Às 20 horas, o secretário do Ambiente espanhol, Moran, que se encontrava em viagem na Colômbia, telefonou à responsável regional pelos serviços de emergência, Salomé Pradas, para lhe dizer que existia o risco de ruptura de uma barragem.

Pradas disse à televisão local na quinta-feira que um consultor técnico sugeriu então que os serviços enviassem uma mensagem de alerta. "Como é possível que, com toda a informação disponível, as agências responsáveis pela activação dos alarmes não tenham feito nada?", disse Moran.

Mazon, o chefe regional, disse mais tarde que os dados do CHJ, que mostravam que os fluxos de água estavam a diminuir, tinham contribuído para a confusão e os atrasos. Moran, cujo departamento supervisiona o CHJ, disse à Reuters que a sua tarefa era apenas fornecer informações em tempo real às equipas de emergência e não tomar decisões sobre a sua resposta.

A presidente da Câmara de Paiporta, Albalat, disse que, quando o alerta chegou, "já estávamos mergulhados em água até ao pescoço há mais de uma hora e meia".

Protecções contra inundações

As múltiplas decisões políticas de não investir mais cedo em melhores defesas contra as inundações para proteger uma área mais vasta multiplicaram o custo económico decorrente desta catástrofe, disse Bañon, professor na Universidade de Alicante. "Este tipo de obras não é sexy, não dá rentabilidade política até que algo aconteça. Agora não têm outra opção senão realizar as obras", referiu.

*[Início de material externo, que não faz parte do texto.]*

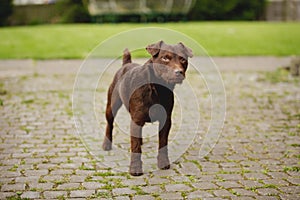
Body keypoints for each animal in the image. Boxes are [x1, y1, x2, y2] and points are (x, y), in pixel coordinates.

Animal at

Noutros países, como os Estados Unidos e o Japão, as catástrofes naturais são mais comuns e as pessoas têm uma melhor noção de como reagir, disse María Jesus Romero, professora de Direito do Urbanismo na Universidade Politécnica de Valência. Alguns habitantes de Valência recordaram inundações passadas, incluindo uma de grandes proporções em 1957. Depois disso, a cidade de Valência foi protegida por obras hidráulicas concluídas durante o regime do ditador General Francisco Franco, em 1973.

Rosario Masia, de 84 anos, residente em Paiporta, e o seu marido Cristóbal Martínez, de 87 anos, disseram que as cheias passadas não foram "nada" comparadas com esta. "Passámos por momentos difíceis, mas não como agora", disse Masia. "Estamos em pedaços".

Muitas propriedades atingidas pelas inundações foram construídas antes de 2003, altura em que foram publicadas novas orientações sobre a construção em zonas inundáveis, segundo os peritos. As orientações proíbem a construção ou incluem pré-requisitos rigorosos, incluindo o facto de as propriedades construídas em zonas inundáveis não poderem ter caves.